Avant-gardes et incunables

La Pieuvre

Jean Painlevé
France / 1928 / 14:01 / Silencieux, intertitres avec sous-titres anglais en option (English subtitles in option)

Étude de la pieuvre dans son habitat. Le premier documentaire de vulgarisation scientifique de Jean Painlevé.

A study of the octopus in its habitat. Jean Painlevé's first popular science documentary.

La Pieuvre a été restauré en 2020 au laboratoire Hiventy par Les Documents cinématographiques et la Cinémathèque française à partir du négatif imcomplet et d'un marron standard.
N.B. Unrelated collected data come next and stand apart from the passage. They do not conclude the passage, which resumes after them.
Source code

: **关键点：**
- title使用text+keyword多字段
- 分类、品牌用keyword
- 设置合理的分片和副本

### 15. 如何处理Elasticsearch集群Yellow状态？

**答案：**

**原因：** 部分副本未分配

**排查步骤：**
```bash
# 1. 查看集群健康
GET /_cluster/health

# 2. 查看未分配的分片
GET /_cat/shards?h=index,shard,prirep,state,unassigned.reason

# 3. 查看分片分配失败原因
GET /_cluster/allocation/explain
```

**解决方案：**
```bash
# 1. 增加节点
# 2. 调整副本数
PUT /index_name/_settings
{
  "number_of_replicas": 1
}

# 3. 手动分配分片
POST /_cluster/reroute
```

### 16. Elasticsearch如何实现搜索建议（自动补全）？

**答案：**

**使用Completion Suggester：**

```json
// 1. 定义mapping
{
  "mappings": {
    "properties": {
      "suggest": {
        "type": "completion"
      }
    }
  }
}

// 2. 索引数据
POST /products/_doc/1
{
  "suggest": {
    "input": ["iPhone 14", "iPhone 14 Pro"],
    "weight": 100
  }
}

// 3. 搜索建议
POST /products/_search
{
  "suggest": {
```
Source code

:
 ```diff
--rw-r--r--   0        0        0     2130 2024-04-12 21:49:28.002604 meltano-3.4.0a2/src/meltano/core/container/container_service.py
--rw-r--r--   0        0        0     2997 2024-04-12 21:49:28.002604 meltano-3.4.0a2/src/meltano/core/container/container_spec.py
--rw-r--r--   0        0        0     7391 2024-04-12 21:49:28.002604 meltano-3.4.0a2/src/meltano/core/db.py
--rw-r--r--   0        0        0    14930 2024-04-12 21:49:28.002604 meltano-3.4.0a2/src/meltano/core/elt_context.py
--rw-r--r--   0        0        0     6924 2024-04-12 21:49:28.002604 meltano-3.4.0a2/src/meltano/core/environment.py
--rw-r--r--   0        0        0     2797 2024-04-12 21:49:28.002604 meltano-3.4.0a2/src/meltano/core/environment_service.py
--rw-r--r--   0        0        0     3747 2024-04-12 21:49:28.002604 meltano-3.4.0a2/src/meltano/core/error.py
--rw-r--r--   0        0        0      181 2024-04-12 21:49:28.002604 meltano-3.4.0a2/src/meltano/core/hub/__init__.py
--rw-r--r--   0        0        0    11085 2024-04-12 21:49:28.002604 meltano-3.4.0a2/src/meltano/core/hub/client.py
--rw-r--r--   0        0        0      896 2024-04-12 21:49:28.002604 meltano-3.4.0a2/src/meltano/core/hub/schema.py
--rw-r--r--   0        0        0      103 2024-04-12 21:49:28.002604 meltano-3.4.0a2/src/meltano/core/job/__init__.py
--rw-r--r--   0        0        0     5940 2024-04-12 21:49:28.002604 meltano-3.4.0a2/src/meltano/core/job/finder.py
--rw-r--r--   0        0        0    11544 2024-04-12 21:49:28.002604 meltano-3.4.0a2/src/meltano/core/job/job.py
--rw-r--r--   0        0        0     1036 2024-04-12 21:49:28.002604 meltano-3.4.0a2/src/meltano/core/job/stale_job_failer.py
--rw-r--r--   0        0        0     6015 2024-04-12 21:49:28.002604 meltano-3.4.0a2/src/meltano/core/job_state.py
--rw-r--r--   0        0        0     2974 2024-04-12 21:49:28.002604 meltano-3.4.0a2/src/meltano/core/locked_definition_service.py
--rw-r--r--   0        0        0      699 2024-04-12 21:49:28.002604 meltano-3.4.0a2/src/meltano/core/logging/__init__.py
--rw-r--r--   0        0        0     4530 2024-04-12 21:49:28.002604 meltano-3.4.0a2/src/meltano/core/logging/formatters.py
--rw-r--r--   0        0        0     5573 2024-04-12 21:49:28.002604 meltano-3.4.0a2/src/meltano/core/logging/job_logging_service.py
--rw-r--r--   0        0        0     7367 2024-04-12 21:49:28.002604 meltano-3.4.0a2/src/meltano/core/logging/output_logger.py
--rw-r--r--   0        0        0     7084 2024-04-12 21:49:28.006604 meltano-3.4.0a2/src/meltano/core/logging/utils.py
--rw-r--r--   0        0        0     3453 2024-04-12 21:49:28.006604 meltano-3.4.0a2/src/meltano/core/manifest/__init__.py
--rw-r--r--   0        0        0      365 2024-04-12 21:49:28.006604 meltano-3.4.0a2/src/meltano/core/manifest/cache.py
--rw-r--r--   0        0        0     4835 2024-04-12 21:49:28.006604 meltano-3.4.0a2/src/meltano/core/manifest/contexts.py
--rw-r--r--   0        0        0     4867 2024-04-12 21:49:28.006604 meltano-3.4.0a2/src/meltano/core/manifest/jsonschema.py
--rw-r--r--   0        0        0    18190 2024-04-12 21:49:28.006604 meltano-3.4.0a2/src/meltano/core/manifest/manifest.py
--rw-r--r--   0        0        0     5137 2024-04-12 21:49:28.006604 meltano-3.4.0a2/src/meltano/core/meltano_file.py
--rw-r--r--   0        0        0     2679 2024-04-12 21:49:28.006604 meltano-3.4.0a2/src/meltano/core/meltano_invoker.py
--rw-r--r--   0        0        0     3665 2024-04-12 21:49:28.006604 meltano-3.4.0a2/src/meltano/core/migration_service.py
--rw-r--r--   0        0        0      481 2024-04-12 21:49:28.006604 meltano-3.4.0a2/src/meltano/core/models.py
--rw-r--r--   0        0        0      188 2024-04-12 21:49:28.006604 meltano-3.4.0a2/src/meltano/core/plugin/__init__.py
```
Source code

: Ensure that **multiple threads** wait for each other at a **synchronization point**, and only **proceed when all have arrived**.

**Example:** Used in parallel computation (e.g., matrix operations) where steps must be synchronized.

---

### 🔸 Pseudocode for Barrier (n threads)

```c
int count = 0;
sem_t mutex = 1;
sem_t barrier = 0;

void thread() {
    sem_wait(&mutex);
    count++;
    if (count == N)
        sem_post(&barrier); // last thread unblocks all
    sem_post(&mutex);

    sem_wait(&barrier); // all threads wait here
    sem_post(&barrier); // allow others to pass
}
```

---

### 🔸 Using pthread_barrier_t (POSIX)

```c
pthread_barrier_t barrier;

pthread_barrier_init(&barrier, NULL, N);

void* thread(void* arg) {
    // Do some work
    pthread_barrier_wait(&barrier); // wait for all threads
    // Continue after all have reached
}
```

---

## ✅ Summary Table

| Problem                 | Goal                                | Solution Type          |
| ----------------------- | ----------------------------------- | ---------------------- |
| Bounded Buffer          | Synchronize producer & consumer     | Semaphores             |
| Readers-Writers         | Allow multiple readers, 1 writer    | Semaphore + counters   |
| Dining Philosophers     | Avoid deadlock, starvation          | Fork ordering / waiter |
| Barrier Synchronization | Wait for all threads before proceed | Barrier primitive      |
La séquence teintée a été recréée d'après les indications d'époque.


Sorti le 14 décembre 1928 à l'occasion de l'inauguration du Studio Diamant, La Pieuvre est le premier « film biologique » grand public de Jean Painlevé. Connu jusqu'alors pour être un touche-à-tout, féru de science, de sport, de cinéma et... de communication, le jeune fils du ministre de la Guerre s'est constitué, durant l'été 1928, un petit studio de prise de vues dans un recoin de la « maison du diable » (Ty-an-Diaoul), l'accueillante résidence secondaire des parents de Geneviève Hamon, sa compagne.

Situé à Penvénan (Côtes-d'Armor), face à la baie de Pellinec et à l'île Saint-Gildas (propriété d'Alexis Carrel), ce laboratoire improvisé bénéficie de ressources halieutiques proches, mais également d'un équipement quasi professionnel : plusieurs aquariums, des projecteurs, un groupe électrogène, une chambre noire, bientôt un camion pour transporter ce matériel... La caméra utilisée est une Parvo modèle L (le plus récent des établissements André Debrie), que manie, avec une certaine dextérité, l'opérateur complice de la première heure, André Raymond.

Le choix de la pieuvre (ou du poulpe, les deux termes étant synonymes) comme premier « sujet » cinématographique s'impose comme une évidence. Painlevé avait en effet découvert cet étrange céphalopode dès l'enfance : « J'avais neuf ans et ma famille m'amena en Bretagne. J'ai été tellement séduit que c'est ce qui m'a fait choisir la zoologie comme certificat et m'amena en 1922 comme étudiant à mieux connaître cet animal. »

Dès sa première projection publique, La Pieuvre fascine le public trié sur le volet de la nouvelle salle d'avant-garde d'Henri Diamant-Berger. Maurice Bourdet s'enthousiasme dans Le Petit Parisien du 16 décembre 1928 : « Jean Painlevé ne fait pas seulement acte de savant en se livrant à d'aussi substantielles études. Il fait surgir sur la pellicule, où sont désormais inscrits d'aussi précieux détails, un monde d'une magie encore inconnue. »

L'éloge est excessif. Cela fait en effet longtemps que cet animal spectaculaire hante les salles obscures. Dès 1904, un spécimen pose dans un bocal acheté pour l'occasion par la société Pathé (dans Au fond des mers). En 1913, Le Combat de la pieuvre et du homard est un « véritable triomphe », si l'on en croit le naturaliste Eugène Le Moult. Les opérateurs de Gaumont et Éclair braquent également leurs objectifs sur ce mollusque star. Le Pathé Revue lui consacre même un petit sujet dans son édition de mai 1922. Le film de Jean Painlevé s'inscrit donc dans une tradition bien établie. Il en respecte les codes et les usages : ouverture et fermeture pittoresques (probablement la baie de Pellinec), prospection naturaliste, alternance de plans en extérieur et en aquarium, exposé des principales singularités de l'animal (les tentacules et ventouses, les grands yeux à iris doré, les branchies, la pigmentation, etc.), sans oublier les inévitables « combats » (ici avec un homard et des crabes) et les pathétiques « sursauts de la mort ». Quelques plans teintés préfigurent néanmoins le « surréalisme zoologique » (la formule est de James Leo Cahill) qui deviendra la marque de fabrique de Painlevé : une pieuvre chevauche une grande poupée dans une probable réminiscence des Chants de Maldoror ; une autre tombe de la fourche d'un arbre et se retrouve sur un crâne humain ricanant au fond d'un aquarium (allusion croisée – et ironique – aux Halieutiques d'Oppien de Corycos et aux Travailleurs de la mer de Victor Hugo).

La carrière de ce film fondateur sera honorable : de décembre 1928 à octobre 1930, à Paris, on le retrouve ainsi à l'affiche successivement du Studio Diamant, du Parisiana et du Cambronne.

Thierry Lefebvre


Pour en savoir plus sur Jean Painlevé : Jean Painlevé, le cinéma au cœur de la vie de Roxane Hamery, Presses universitaires de Rennes, 2009.